After serving in the air force during the Second World War, she married Harry and they came to Moose Jaw, where they had three daughters. He died in 1973 after roughly 25 years of marriage, leaving her to raise the three girls.
The family later grew to include nine grandchildren and numerous great-grandchildren.
That extended family celebrated her centennial with a party on Feb. 5 at Chateau St. Michael’s.
“It’s just a day going by,” Huttala told the Express about her birthday. “I know (it’s important) … I just kind of can’t believe it. Well, I guess I feel 100.”
Huttala wasn’t sure why she had lived so long, noting she smoked at one point but quit years ago. She also enjoyed the occasional adult beverage — “I like Kalua,” she said — but hasn’t had many opportunities these days to imbibe.
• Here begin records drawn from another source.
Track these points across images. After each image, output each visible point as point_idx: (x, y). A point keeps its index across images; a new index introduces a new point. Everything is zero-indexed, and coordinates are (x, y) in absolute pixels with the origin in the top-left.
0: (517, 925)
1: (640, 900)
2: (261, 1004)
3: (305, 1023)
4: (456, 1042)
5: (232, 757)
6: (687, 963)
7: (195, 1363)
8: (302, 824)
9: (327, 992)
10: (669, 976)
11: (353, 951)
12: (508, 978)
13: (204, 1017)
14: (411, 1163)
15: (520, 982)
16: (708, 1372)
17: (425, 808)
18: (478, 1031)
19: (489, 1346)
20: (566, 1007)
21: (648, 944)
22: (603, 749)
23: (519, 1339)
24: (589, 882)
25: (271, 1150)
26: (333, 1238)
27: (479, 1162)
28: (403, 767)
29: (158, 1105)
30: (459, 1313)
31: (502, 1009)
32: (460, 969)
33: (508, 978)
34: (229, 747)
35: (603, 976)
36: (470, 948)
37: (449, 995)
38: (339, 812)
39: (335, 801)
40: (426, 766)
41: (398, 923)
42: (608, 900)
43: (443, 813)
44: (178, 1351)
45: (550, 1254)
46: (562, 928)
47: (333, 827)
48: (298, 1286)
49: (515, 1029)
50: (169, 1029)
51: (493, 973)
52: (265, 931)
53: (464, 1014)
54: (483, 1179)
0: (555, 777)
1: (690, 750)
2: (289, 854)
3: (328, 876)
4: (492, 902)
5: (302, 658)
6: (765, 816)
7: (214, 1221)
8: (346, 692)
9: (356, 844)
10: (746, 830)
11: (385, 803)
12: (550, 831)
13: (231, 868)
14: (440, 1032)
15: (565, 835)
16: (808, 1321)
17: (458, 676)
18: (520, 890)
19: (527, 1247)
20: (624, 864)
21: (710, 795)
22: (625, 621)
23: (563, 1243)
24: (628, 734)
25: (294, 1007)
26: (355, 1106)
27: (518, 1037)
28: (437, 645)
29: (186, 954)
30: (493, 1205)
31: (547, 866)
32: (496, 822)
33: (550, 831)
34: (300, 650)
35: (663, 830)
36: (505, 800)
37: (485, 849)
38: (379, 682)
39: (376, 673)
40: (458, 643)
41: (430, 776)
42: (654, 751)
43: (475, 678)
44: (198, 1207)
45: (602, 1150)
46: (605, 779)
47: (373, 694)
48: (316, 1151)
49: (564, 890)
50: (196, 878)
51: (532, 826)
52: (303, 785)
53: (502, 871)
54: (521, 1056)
Having a dedicated group of companions may have contributed to her longevity. She made many friends while serving in the Women’s Division of the Royal Canadian Air Force. A group of them remained close afterward and participated in eight reunions over the decades, which took them from Vancouver to Charlottetown and everywhere in between.
“We would go to some city and take bus tours and they would show us all the interesting parts. I liked that. I wouldn’t mind doing that here,” Huttala said. “They (the care home) did take us on a bus trip to see the Wakamow Valley Christmas lights (last year). Of course, I was feeling younger then.”
The veteran took numerous pictures on those trips, which ended up in albums that one of Huttala’s daughters, Leona Froehlich, now possesses. Leona sometimes brings an album so her mother can relive those memories.
Based on everything that’s occurred during Florence’s life, it’s amazing she’s still alive, daughter Louise said with a chuckle. However, Flo’s longevity is likely hereditary because her mother lived to almost 102 and her younger sister is 82.
“So, I think maybe some of us women will have a long life to follow with, but yeah, it’s amazing that mom (reached 100),” she continued. “If she hadn’t broke her hip (six years), I’m sure she still would have been on her own in her apartment.”
Florence used to live in Victoria Towers and was quite active, Louise noted. She was still busy even after she acquired a walker — “her wheels” — and rumbled to different places to complete several tasks, including Shoppers Drug Mart, the Co-op grocery store, Pharmasave, Giant Tiger and Crescent Park.
Florence was “one hell of a mother,” and it’s great that she’s still alive, her daughter added.
Some of the centenarian’s favourite memories include growing beautiful flowers in big flower beds, working evenings for roughly 20 years as a nurse’s aide at Providence Hospital, seeing the Royal couple and serving in the air force.
“A different life started (after joining the military) and you were always busy doing something,” she said. “We always enjoyed ourselves. It was all with good friends. We (also) wore a uniform, so we didn’t have to worry about buying fancy clothes.”
One big accomplishment for Huttala was “just living,” while some of her preferred hobbies include bingo and card games, especially “Crazy 8s.”
“Even my sister made me a deck that said, ‘Flo’s Crazy 8s!’ I thought was pretty nice,” she added with a chuckle. “I still got them somewhere.”